The US Supreme Court has ruled in the case of United States v. Jones. In Jones, the police, without a valid warrant, placed a global positioning satellite (GPS) technology device on the car of a suspected drug dealer in Washington, D.C. The police then tracked the movements of Antoine Jones for several weeks with this device, and they used the data collected to convict him of conspiracy to sell cocaine. The Supreme Court was set to decide whether the warrantless surveillance and tracking was a search under the Fourth Amendment right against unreasonable searches and seizures. In a unanimous decision (Supreme Court pdf; archive pdf), the court held that the placement of a global positioning satellite (GPS) technology device on a vehicle is a search under the Fourth Amendment. There were three opinions: the majority by Justice Scalia, a concurrence by Justice Alito and a concurrence by Justice Sotomayor.
The majority opinion was premised on the fact that there was a physical trespass, or intrusion, by putting the device on the vehicle. It did not decide an issue of privacy. Scalia’s majority opinion said, that “It may be that achieving the same result through electronic means, without an accompanying trespass, is an unconstitutional invasion of privacy, but the present case does not require us to answer that question.”
Justice Alito’s concurrence (which included Justices Ginsburg, Breyer and Kagan) accused the majority of “decide[ing] this case based on 18th-century tort law” though “This case requires us to apply the Fourth Amendment’s prohibition of unreasonable searches and seizures to a 21st-century surveillance technique, the use of a Global Positioning System (GPS) device to monitor a vehicle’s movements for an extended period of time.”
He continued: “I would analyze the question presented in this case by asking whether respondent’s reasonable expectations of privacy were violated by the long-term monitoring of the movements of the vehicle he drove.” He noted problems with the majority opinion, including: “First, the Court’s reasoning largely disregards what is really important (the use of a GPS for the purpose of long-term tracking) and instead attaches great significance to something that most would view as relatively minor (attaching to the bottom of a car a small, light object that does not interfere in any way with the car’s operation). […] By contrast, if long-term monitoring can be accomplished without committing a technical trespass—suppose, for example, that the Federal Government required or persuaded auto manufacturers to include a GPS tracking device in every car—the Court’s theory would provide no protection.” The concurrence focused on the long-term monitoring as the problem, not the physical trespass upon the car.
Justice Sotomayor agreed with the majority opinion (“The Government usurped Jones’ property for the purpose of conducting surveillance on him, thereby invading privacy interests long afforded, and undoubtedly entitled to, Fourth Amendment protection.”), but her concurrence seemed to go further than the majority and Alito’s concurrence by considering the issue of third-party records.

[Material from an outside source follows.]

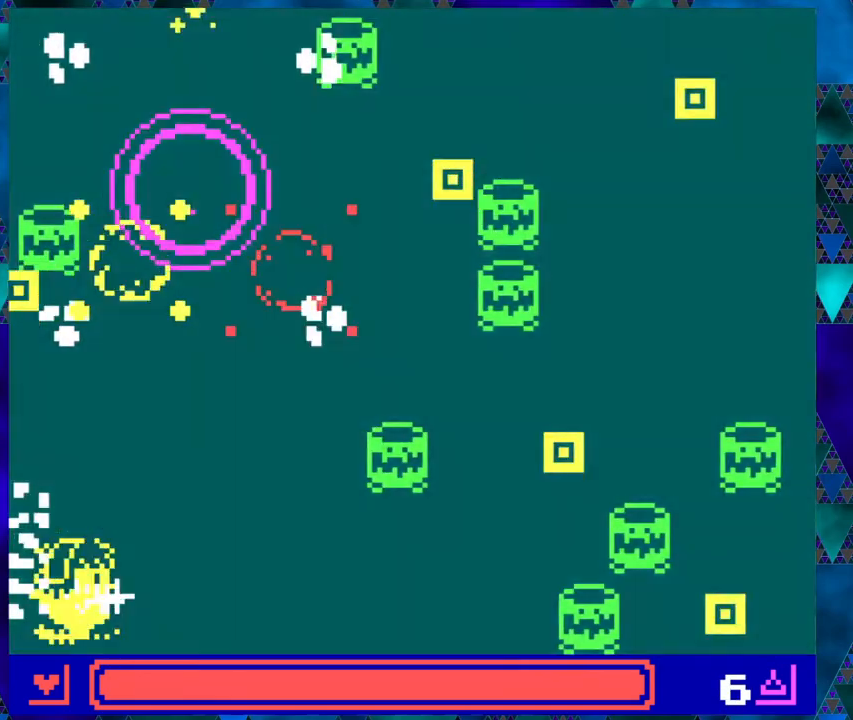
{"buttons": ["DPAD_UP", "DPAD_LEFT"], "left_stick": "center", "events": [[250, "DPAD_LEFT", "down"], [250, "DPAD_RIGHT", "up"], [250, "DPAD_UP", "down"]]}
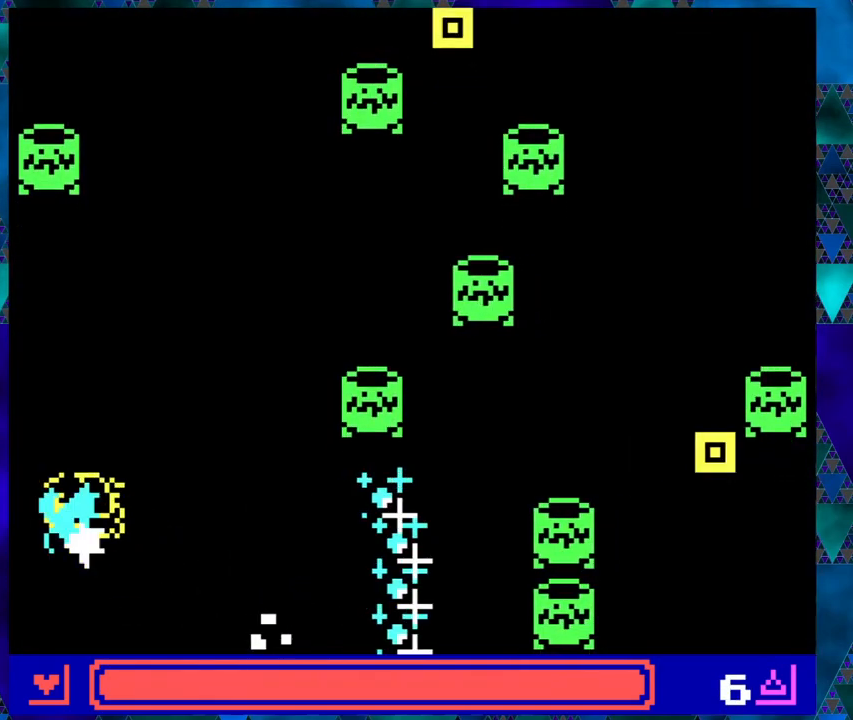
{"buttons": ["B"], "left_stick": "right", "events": [[33, "left_stick", "right"], [283, "DPAD_LEFT", "up"], [317, "DPAD_RIGHT", "down"], [350, "DPAD_UP", "up"], [433, "B", "down"], [450, "DPAD_RIGHT", "up"]]}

More fundamentally, it may be necessary to reconsider the premise that an individual has no reasonable expectation of privacy in information voluntarily disclosed to third parties. E.g., Smith, 442 U. S., at 742; United States v. Miller, 425 U. S. 435, 443 (1976). This approach is ill suited to the digital age, in which people reveal a great deal of information about themselves to third parties in the course of carrying out mundane tasks. People disclose the phone numbers that they dial or text to their cellular providers; the URLs that they visit and the e-mail addresses with which they correspond to their Internet service providers; and the books, groceries, and medications they purchase to online retailers. Perhaps, as JUSTICE ALITO notes, some people may find the “tradeoff” of privacy for convenience “worthwhile,” or come to accept this “diminution of privacy” as “inevitable,” post, at 10, and perhaps not. I for one doubt that people would accept without complaint the warrantless disclosure to the Government of a list of every Web site they had visited in the last week, or month, or year.